Friday, February 8, 2013

Think Before You Lend

Do not lend to anyone stronger than yourself. If you do, resign yourself to loss -- Ecclesiasticus 8:13.

To wage war against England, Phillip IV of France became deeply indebted to the Knights Templar in 1307. To shed the debt, Phillip accused the knights of heresy, and ordered them burned at the stake.

To wage war against France, Edward III of England borrowed money from the banks of the Bardi and Peruzzi families. His defaults in 1343 and 1346 destroyed both banks, and that brought down a third bank. (Later, to borrow money, Edward had to leave his queen and children as security.)

In 15th century France, merchant and financier Jacques Coeur of Bourges was believed to be the richest man in the world. Charles VII and other powerful people were indebted to him. To rid themselves of this burden, Charles and his associates falsely accused Coeur of various crimes, including the murder of the king's mistress. Wrongly convicted, he was fined, and his property confiscated, mostly by the king.

The London bank of the Medici closed in 1472 because it could not recoup its loan to King Edward IV. (Pesky bunch, those Edwards.) The Medici family bank in Bruges lost money because Charles the Bold of Burgundy refused to repay. Other defaulted loans to the powerful caused this bank to be liquidated. As a bank manager of the time said, "No ever become embroiled with great lords without losing his feathers in the end."

We have today's version of this type of financing. The client lends money to a bank through a Guaranteed Investment Certificate (GIC). Its fixed-period allows the bank to arrange its affairs to its own schedule and needs.

On the other hand, a bank lends money by way of a call loan. The borrowed money must be returned immediately the bank demands it.

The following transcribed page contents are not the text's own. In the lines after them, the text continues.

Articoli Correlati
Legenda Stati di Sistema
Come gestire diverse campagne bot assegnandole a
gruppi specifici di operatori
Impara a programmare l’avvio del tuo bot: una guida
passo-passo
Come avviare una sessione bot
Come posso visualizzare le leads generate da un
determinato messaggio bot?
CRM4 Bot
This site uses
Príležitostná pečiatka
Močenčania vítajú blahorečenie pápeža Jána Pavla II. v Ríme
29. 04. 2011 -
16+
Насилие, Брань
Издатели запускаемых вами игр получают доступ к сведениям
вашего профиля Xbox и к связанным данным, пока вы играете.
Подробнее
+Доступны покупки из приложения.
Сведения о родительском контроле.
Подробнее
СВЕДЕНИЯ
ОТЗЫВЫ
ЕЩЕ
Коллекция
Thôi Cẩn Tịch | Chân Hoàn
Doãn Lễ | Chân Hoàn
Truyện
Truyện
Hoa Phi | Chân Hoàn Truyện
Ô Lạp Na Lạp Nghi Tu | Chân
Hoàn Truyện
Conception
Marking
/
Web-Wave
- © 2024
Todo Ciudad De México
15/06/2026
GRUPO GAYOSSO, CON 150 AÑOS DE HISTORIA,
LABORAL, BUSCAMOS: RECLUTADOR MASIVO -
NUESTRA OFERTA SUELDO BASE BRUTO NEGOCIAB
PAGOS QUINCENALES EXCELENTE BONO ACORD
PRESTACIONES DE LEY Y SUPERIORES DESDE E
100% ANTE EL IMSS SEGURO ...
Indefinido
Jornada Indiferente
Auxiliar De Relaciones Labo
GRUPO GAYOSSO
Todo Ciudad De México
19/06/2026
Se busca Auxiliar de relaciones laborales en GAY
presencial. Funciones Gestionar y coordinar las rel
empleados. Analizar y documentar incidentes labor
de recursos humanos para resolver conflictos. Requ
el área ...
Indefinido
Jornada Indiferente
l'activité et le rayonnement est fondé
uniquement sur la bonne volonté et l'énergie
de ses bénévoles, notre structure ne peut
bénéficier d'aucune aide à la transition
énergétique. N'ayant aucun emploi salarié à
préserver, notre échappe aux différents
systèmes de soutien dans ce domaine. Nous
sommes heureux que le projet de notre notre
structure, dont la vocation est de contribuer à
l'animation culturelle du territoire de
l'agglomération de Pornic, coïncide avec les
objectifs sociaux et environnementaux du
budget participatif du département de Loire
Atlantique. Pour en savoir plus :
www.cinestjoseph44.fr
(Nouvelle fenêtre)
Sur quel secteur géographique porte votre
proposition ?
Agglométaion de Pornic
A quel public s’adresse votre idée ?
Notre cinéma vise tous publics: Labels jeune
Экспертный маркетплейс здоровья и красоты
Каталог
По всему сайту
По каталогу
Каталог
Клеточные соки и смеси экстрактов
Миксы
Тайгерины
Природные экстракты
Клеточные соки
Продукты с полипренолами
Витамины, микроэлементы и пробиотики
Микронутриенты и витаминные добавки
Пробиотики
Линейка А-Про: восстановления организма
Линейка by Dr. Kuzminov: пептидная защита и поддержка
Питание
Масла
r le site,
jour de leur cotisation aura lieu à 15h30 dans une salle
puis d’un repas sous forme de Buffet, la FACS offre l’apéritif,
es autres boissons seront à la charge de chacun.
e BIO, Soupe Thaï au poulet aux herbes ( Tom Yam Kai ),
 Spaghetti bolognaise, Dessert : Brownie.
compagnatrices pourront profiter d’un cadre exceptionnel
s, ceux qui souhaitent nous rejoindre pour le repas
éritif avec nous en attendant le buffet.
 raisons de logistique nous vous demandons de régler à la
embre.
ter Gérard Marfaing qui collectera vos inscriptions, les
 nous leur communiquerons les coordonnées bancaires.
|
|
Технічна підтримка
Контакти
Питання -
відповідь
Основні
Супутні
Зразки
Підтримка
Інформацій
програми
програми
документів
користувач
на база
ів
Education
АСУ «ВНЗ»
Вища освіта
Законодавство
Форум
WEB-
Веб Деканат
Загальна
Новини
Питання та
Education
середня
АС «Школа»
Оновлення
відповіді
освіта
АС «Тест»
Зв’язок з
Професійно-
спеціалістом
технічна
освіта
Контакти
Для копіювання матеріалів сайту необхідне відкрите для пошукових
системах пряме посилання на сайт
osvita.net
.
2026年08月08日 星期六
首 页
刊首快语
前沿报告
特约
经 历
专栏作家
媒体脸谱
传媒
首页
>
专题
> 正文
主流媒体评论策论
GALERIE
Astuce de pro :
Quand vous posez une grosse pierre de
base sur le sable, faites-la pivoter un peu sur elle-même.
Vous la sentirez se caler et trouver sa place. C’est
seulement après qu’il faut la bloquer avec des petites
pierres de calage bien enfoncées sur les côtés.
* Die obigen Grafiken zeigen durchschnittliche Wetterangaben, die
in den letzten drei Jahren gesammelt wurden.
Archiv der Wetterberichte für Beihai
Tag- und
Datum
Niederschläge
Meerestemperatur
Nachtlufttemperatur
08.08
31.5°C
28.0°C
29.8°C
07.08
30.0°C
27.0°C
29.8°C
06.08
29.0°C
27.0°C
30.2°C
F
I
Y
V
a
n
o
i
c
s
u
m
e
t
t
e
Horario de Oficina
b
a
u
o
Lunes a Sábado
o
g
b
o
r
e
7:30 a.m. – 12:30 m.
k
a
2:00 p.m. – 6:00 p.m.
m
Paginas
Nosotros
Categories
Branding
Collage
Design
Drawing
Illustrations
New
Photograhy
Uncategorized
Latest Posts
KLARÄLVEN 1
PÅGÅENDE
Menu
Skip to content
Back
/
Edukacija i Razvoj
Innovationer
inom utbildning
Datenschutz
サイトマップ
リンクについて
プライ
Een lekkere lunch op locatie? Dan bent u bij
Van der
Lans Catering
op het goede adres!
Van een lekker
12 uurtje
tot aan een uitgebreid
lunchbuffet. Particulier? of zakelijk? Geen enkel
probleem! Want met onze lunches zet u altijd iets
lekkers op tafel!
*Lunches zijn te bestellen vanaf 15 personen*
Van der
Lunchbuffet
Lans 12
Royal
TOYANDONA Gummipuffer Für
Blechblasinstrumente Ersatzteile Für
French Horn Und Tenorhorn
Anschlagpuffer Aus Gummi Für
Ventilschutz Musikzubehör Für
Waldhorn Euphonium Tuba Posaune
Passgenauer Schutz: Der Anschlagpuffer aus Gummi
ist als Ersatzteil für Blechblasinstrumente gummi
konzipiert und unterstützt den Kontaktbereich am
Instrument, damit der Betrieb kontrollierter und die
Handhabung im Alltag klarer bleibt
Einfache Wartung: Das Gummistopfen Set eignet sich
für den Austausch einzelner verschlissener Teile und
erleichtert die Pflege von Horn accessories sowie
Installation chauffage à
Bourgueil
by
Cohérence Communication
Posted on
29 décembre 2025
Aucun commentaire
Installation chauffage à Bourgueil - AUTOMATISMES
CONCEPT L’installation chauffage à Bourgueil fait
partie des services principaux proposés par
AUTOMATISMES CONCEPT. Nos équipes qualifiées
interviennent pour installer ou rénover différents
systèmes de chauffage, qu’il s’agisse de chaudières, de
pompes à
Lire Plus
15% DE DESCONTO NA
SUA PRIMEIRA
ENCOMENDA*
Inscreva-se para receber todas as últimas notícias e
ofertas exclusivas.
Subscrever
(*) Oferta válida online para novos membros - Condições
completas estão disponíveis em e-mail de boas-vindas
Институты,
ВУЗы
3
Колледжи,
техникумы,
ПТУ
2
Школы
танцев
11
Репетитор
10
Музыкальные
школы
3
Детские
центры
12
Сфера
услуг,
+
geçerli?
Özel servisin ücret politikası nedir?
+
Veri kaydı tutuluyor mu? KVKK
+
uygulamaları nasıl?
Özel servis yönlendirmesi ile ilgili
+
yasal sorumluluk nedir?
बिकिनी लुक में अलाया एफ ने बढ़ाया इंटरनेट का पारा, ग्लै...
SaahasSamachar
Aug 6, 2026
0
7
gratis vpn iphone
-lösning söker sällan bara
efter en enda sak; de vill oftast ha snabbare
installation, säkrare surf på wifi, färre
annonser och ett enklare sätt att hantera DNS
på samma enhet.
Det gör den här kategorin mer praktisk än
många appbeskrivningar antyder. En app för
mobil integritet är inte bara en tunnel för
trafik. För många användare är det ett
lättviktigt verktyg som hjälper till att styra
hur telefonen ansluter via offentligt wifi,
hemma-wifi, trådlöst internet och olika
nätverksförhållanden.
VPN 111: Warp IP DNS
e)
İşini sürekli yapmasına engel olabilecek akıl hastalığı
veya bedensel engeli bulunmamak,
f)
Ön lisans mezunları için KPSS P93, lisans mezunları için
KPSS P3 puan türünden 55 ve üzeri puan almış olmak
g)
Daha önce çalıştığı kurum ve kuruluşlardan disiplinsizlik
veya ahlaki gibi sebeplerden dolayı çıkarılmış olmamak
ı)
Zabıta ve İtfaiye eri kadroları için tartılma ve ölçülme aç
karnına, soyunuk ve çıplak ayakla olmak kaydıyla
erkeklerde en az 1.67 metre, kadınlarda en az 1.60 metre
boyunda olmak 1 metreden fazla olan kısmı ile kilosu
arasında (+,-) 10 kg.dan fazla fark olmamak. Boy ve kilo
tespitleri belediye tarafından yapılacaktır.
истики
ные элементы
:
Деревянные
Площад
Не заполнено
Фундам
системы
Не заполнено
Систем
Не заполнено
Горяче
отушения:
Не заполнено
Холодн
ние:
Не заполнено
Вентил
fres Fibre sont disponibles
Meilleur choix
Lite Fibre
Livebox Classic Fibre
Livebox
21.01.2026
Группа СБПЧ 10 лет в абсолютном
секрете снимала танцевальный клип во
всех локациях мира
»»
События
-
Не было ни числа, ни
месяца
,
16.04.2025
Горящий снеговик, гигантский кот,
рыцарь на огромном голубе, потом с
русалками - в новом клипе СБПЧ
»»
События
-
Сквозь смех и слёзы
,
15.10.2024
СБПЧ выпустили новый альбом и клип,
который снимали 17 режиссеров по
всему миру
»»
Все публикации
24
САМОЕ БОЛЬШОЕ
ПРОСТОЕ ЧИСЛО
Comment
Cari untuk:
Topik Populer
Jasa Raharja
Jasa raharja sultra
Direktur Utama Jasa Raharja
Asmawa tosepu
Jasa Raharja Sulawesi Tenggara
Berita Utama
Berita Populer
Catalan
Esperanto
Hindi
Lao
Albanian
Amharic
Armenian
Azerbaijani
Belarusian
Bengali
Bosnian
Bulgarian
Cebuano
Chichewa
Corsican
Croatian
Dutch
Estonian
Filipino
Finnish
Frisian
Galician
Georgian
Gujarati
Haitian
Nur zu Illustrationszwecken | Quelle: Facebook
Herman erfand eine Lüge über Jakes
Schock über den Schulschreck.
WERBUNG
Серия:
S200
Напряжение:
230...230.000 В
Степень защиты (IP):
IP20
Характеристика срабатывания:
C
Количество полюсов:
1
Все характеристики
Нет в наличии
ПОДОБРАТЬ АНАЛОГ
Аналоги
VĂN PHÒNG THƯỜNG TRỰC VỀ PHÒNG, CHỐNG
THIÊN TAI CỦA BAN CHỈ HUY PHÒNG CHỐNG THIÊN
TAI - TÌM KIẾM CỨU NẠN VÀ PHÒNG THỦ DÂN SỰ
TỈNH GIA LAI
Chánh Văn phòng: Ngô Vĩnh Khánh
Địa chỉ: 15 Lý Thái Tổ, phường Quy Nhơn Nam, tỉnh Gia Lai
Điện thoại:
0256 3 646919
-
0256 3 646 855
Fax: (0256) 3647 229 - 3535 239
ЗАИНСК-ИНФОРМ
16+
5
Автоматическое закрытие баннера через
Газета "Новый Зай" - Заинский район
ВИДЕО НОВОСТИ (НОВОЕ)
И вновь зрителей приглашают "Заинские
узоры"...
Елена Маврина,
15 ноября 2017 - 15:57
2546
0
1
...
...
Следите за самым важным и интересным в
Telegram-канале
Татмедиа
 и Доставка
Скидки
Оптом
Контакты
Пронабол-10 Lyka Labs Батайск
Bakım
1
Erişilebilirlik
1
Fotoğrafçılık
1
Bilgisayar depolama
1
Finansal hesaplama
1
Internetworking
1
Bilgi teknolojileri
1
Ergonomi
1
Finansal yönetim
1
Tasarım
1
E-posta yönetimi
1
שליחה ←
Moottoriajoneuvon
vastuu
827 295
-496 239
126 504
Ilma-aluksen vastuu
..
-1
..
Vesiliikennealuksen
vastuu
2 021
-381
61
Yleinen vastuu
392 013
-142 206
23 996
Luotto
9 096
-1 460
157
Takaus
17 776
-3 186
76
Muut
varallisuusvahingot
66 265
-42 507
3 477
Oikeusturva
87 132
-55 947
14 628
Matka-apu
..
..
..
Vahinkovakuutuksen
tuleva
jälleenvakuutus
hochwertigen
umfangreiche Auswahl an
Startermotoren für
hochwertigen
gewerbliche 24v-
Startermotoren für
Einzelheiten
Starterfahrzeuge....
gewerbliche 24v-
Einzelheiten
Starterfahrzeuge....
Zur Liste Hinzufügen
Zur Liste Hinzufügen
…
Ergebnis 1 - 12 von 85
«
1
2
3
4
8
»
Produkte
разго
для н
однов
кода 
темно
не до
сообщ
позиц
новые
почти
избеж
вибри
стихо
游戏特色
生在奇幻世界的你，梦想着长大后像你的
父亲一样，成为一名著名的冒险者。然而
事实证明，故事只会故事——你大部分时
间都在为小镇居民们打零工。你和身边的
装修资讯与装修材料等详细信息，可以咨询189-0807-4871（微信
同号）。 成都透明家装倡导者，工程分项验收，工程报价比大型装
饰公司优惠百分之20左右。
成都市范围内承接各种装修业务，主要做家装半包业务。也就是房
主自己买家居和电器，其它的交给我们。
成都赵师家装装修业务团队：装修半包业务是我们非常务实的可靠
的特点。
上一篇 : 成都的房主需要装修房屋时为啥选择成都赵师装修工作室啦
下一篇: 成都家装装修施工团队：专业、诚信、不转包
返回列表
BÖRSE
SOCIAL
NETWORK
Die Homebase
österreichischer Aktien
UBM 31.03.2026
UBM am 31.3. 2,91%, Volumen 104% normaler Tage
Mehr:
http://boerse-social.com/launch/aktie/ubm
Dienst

Whether borrowing or lending, the bank is in control, not the client.

It gets worse. By way of financial legerdemain, the Government of Cyprus, in 2013, shifted the enormous debt of the nation's banks onto the shoulders of depositors. According to the Toronto Star, the Canadian version of this manoeuvre entails the government placing a bank's debt on not just stockholders, but on anyone who has made a loan such as a GIC, paid into a mutual fund, or even deposited money into a savings account.